-- GIVEN MATERIAL follows --
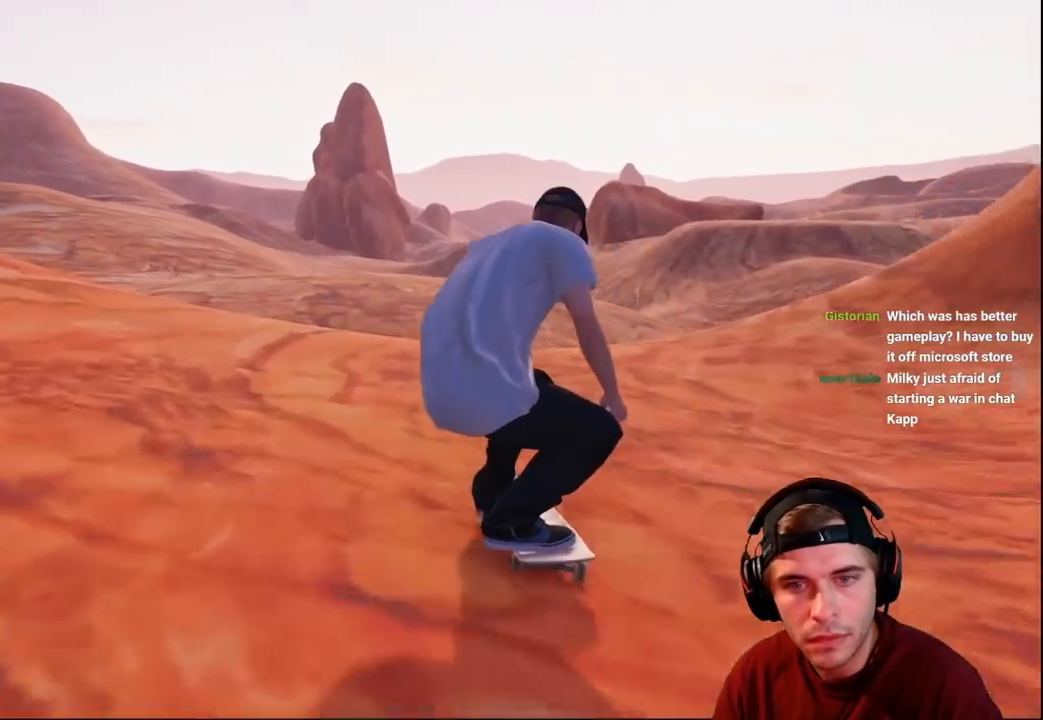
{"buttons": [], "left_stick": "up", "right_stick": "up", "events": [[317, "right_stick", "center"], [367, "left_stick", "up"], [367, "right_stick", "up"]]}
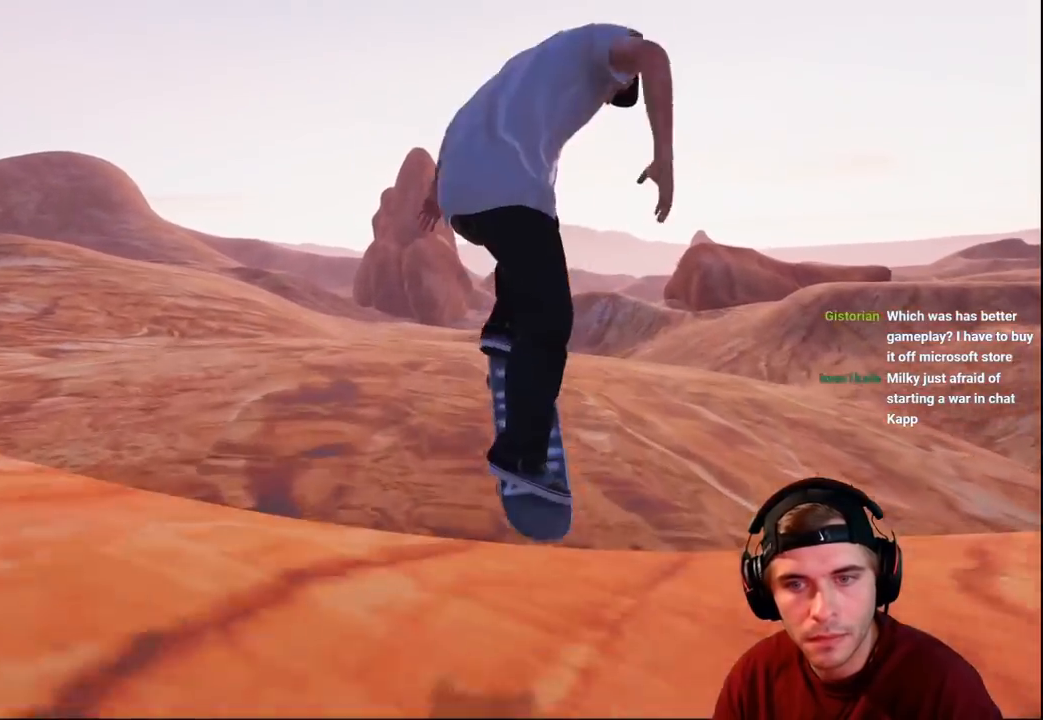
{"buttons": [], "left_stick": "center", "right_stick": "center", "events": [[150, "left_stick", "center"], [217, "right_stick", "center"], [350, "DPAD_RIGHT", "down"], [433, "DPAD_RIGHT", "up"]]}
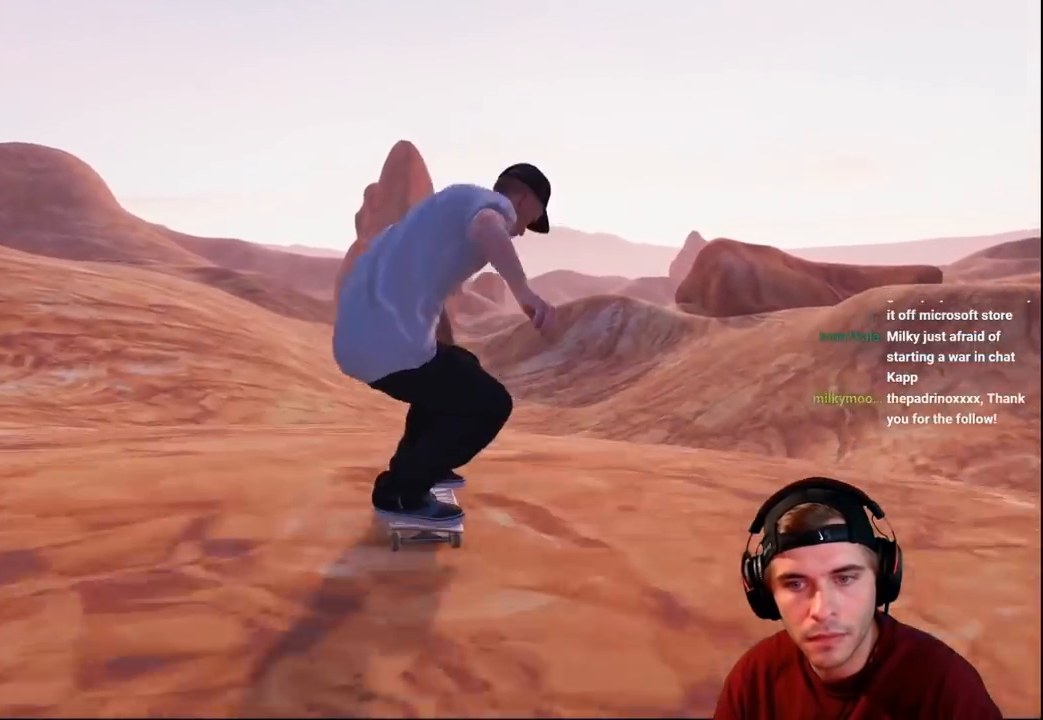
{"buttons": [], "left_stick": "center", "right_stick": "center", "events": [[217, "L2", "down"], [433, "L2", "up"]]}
-- GIVEN MATERIAL concluded --
Repeat the material above verbatim, with no pictures in the output.

RESULT:
{"buttons": [], "left_stick": "up", "right_stick": "up", "events": [[317, "right_stick", "center"], [367, "left_stick", "up"], [367, "right_stick", "up"]]}
{"buttons": [], "left_stick": "center", "right_stick": "center", "events": [[150, "left_stick", "center"], [217, "right_stick", "center"], [350, "DPAD_RIGHT", "down"], [433, "DPAD_RIGHT", "up"]]}
{"buttons": [], "left_stick": "center", "right_stick": "center", "events": [[217, "L2", "down"], [433, "L2", "up"]]}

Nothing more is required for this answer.